Editorial
かゆみも含めた多様な問題に対応できる「総合診療医」を目指して
伊藤 澄信
1
1国立病院機構本部総合研究センター臨床研究統括部
pp.99
発行日 2013年2月15日
Published Date 2013/2/15
DOI https://doi.org/10.11477/mf.1414102734
- 有料閲覧
- 文献概要
「かゆみは痛みの軽いもの」と習った世代には知識の大改訂が必要な時代になった.かゆみ特異的神経やかゆみに関する脳部位が特定され,透析患者のかゆみ治療薬としてκオピオイド受容体作動薬であるナラフラフィン塩酸塩(レミッチカプセルⓇ)が発売された.10年前のかゆみの知識はもはや通用しない.
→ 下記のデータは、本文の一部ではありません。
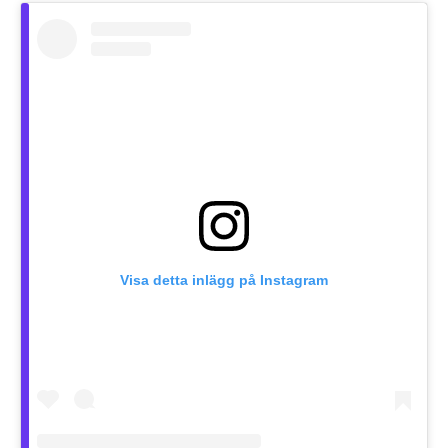
Visa detta inlägg på Instagram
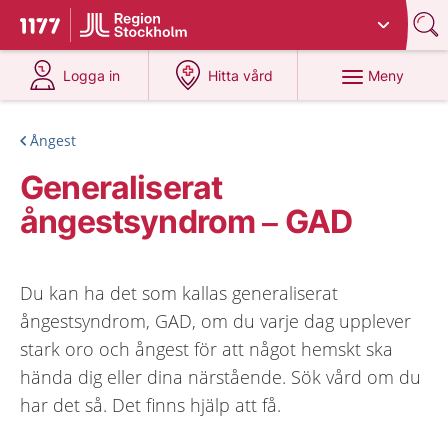
Du har valt region
Stockholms län
.
Till startsidan för 1177
på 1177.se
på 1177.se
Meny
Logga in
Hitta vård
Ångest
Generaliserat
ångestsyndrom – GAD
Du kan ha det som kallas generaliserat
ångestsyndrom, GAD, om du varje dag upplever
stark oro och ångest för att något hemskt ska
hända dig eller dina närstående. Sök vård om du
har det så. Det finns hjälp att få.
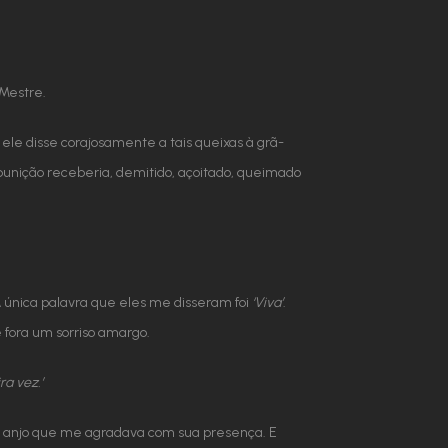
 Mestre.
le disse corajosamente a tais queixas à grã-
punição receberia, demitido, açoitado, queimado
única palavra que eles me disseram foi
‘Viva’
.
e fora um sorriso amargo.
ra vez.’
um anjo que me agradava com sua presença. E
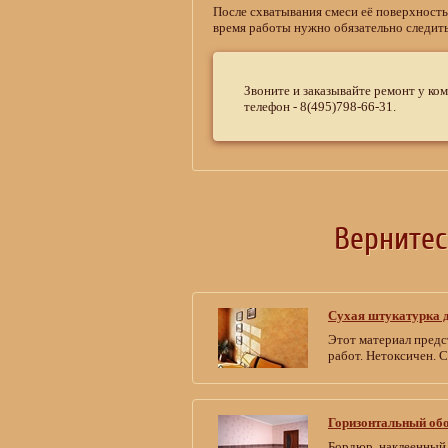
После схватывания смеси её поверхность
время работы нужно обязательно следить
Звоните и заказывайте ремонт у ко
телефон - 8(495)798-66-31.
Верните
Сухая штукатурка д
Этот материал предс
работ. Нетоксичен. 
Горизонтальный обо
Бордюр, наклеенный 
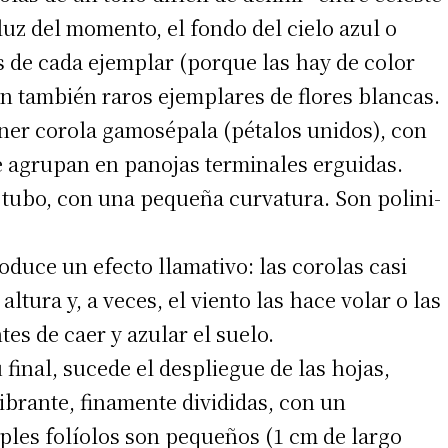
 luz del momento, el fondo del cielo azul o
s de cada ejemplar (porque las hay de color
ten también raros ejemplares de flores blancas.
 teléfono
ener corola gamosépala (pétalos unidos), con
se agrupan en panojas terminales erguidas.
e tubo, con una pequeña curvatura. Son polini-
oduce un efecto llamativo: las corolas casi
ltura y, a veces, el viento las hace volar o las
tes de caer y azular el suelo.
 final, sucede el despliegue de las hojas,
ibrante, finamente divididas, con un
iples folíolos son pequeños (1 cm de largo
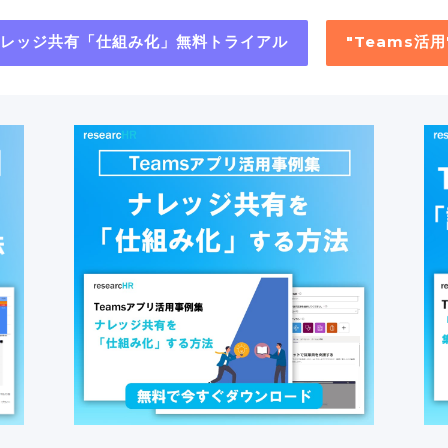
"ナレッジ共有「仕組み化」無料トライアル
"Teams活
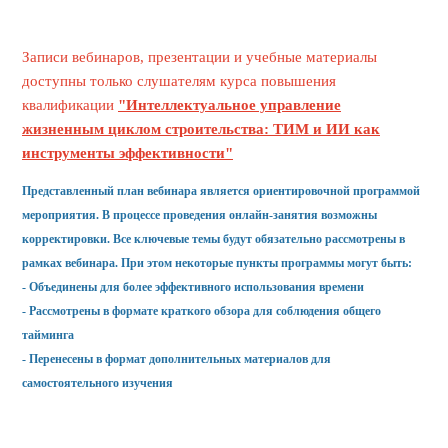
Записи вебинаров, презентации и учебные материалы
доступны только слушателям курса повышения
квалификации
"Интеллектуальное управление
жизненным циклом строительства: ТИМ и ИИ как
инструменты эффективности"
Представленный план вебинара является ориентировочной программой
мероприятия. В процессе проведения онлайн-занятия возможны
корректировки. Все ключевые темы будут обязательно рассмотрены в
рамках вебинара. При этом некоторые пункты программы могут быть:
- Объединены для более эффективного использования времени
- Рассмотрены в формате краткого обзора для соблюдения общего
тайминга
- Перенесены в формат дополнительных материалов для
самостоятельного изучения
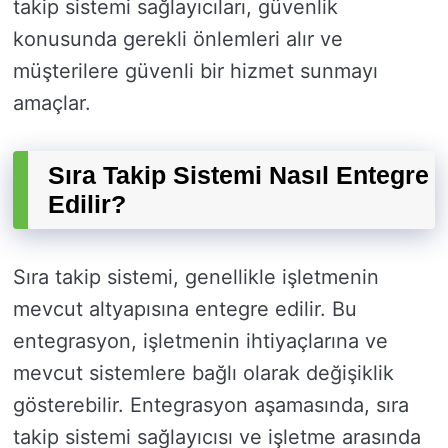
takip sistemi sağlayıcıları, güvenlik
konusunda gerekli önlemleri alır ve
müşterilere güvenli bir hizmet sunmayı
amaçlar.
Sıra Takip Sistemi Nasıl Entegre
Edilir?
Sıra takip sistemi, genellikle işletmenin
mevcut altyapısına entegre edilir. Bu
entegrasyon, işletmenin ihtiyaçlarına ve
mevcut sistemlere bağlı olarak değişiklik
gösterebilir. Entegrasyon aşamasında, sıra
takip sistemi sağlayıcısı ve işletme arasında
日常診療でよく遭遇するかゆみは高齢者の皮脂欠乏性皮膚炎である.空気が乾燥する今の季節に多発する下腿を中心にした皮膚の乾燥によるかゆみに対して尿素入りクリームを乱発している.冬の空気の乾燥は皮膚角層のバリアも乾燥させ,皮膚表面に白い粉をふくような状態をつくりやすい.高齢者は角層細胞間脂質のセラミド,脂肪酸,コレステロールが減少し,さらに角層の層数が増加し,角層より下の生きた表皮から角層の表面までの水分の供給が少なくなるといわれる.